• **Required action**
Only lines holding "être" are wanted; copy each of them from the records below.

──────────────────────────────

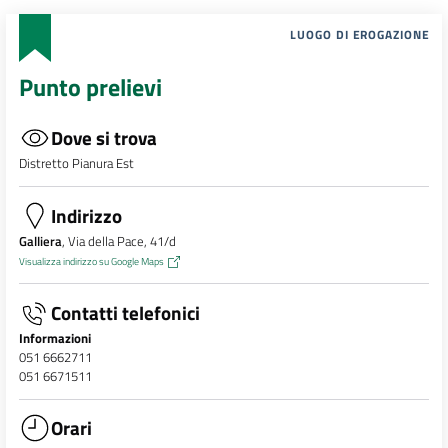
LUOGO DI EROGAZIONE
Punto prelievi
Dove si trova
Distretto Pianura Est
Indirizzo
Galliera
, Via della Pace, 41/d
Visualizza indirizzo su Google Maps
Contatti telefonici
Informazioni
051 6662711
051 6671511
Orari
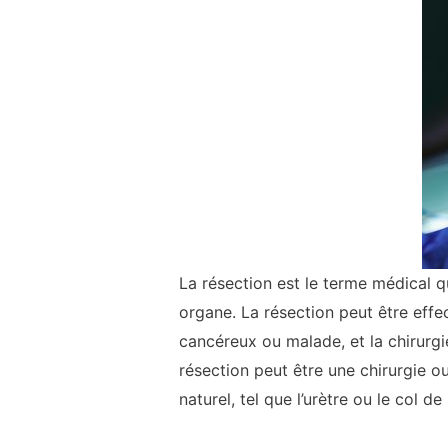
La résection est le terme médical qui
organe. La résection peut être effec
cancéreux ou malade, et la chirurgie
résection peut être une chirurgie o
naturel, tel que l’urètre ou le col de 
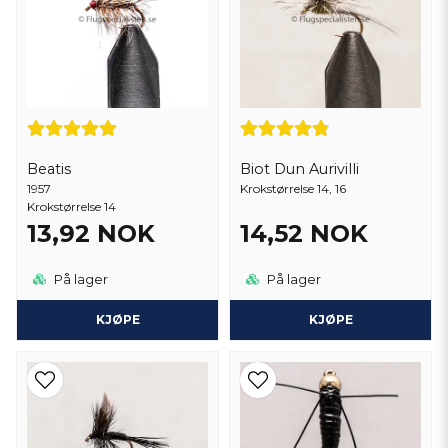
Beatis
Biot Dun Aurivilli
1957
Krokstørrelse 14, 16
Krokstørrelse 14
13,92 NOK
14,52 NOK
På lager
På lager
KJØPE
KJØPE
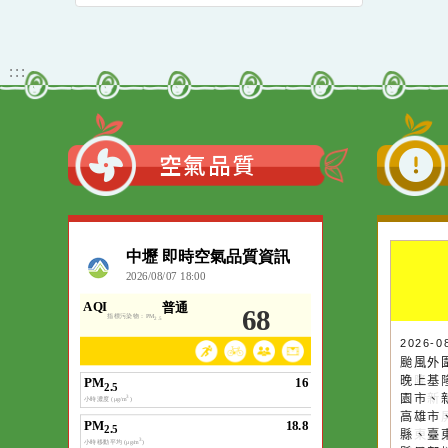
辦理115年度「未成年無
8/1-2桃園珍珠海岸國際
照駕駛處理推廣課程」 教
音樂節在竹圍漁港。
育局&本校關心您!
觀看更多內容
:::
空氣品質
作者：網路小語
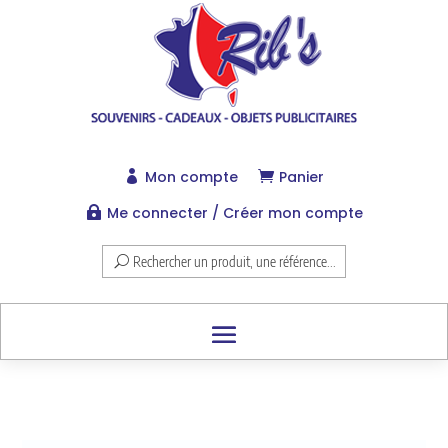
Mon compte
Panier


Me connecter / Créer mon compte

Rechercher un produit, une référence...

──────────────────────────────

• **Response area**
organe. La résection peut être effec
résection peut être une chirurgie o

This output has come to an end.